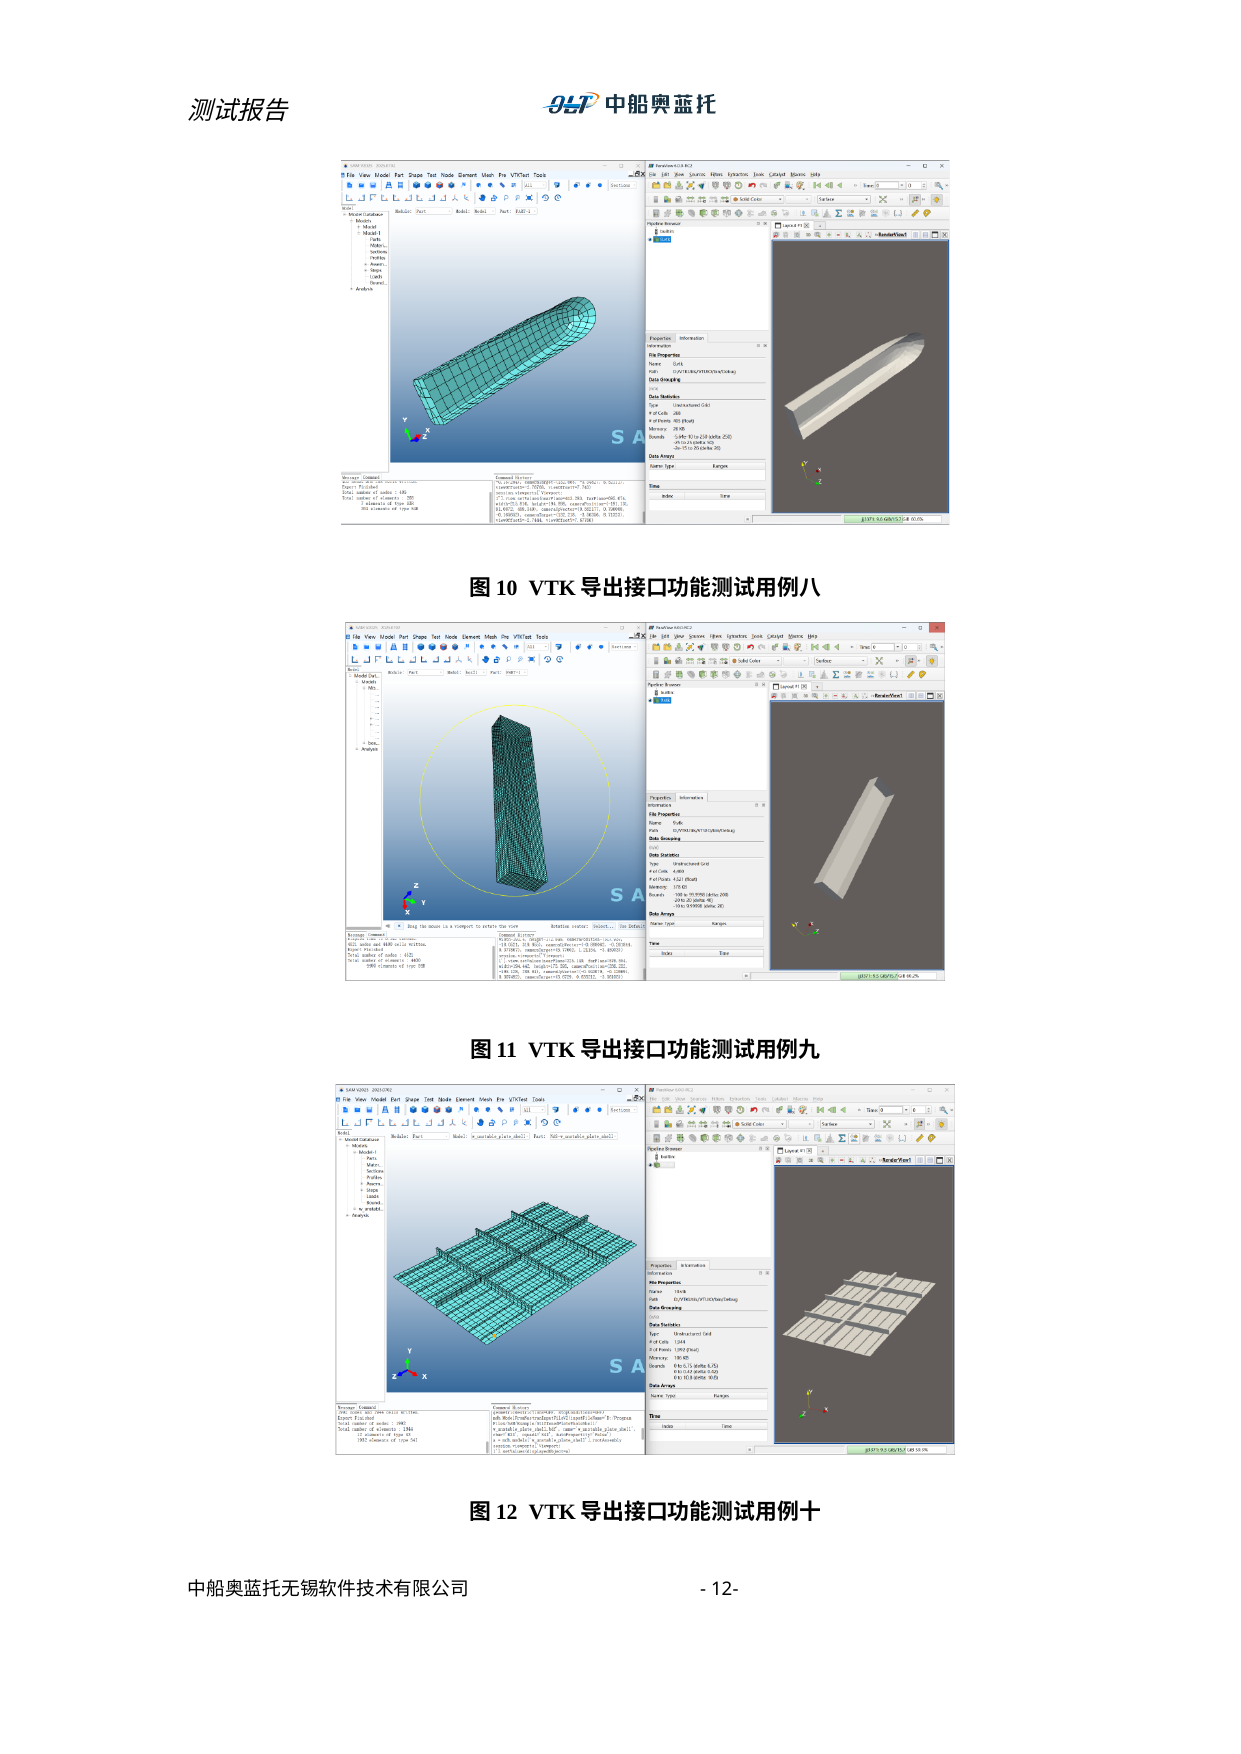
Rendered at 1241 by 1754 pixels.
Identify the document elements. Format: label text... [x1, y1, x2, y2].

picture [335, 1084, 955, 1455]
picture [534, 88, 722, 120]
picture [345, 622, 945, 981]
picture [341, 160, 950, 525]
text 图12 VTK导出接口功能测试用例十 [187, 1488, 1053, 1531]
text 图10 VTK导出接口功能测试用例八 [187, 564, 1053, 607]
text 图11 VTK导出接口功能测试用例九 [187, 1026, 1053, 1069]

### ABOUT THIS EXERCISE
What you return should match the records above word for word, minus the pictures.

### ANSWER TO THIS PROBLEM
Rendered at 1241 by 1754 pixels.
Identify the document elements. Format: label text... [x1, y1, x2, y2].

picture [335, 1084, 955, 1455]
picture [534, 88, 722, 120]
picture [345, 622, 945, 981]
picture [341, 160, 950, 525]
text 图12 VTK导出接口功能测试用例十 [187, 1488, 1053, 1531]
text 图10 VTK导出接口功能测试用例八 [187, 564, 1053, 607]
text 图11 VTK导出接口功能测试用例九 [187, 1026, 1053, 1069]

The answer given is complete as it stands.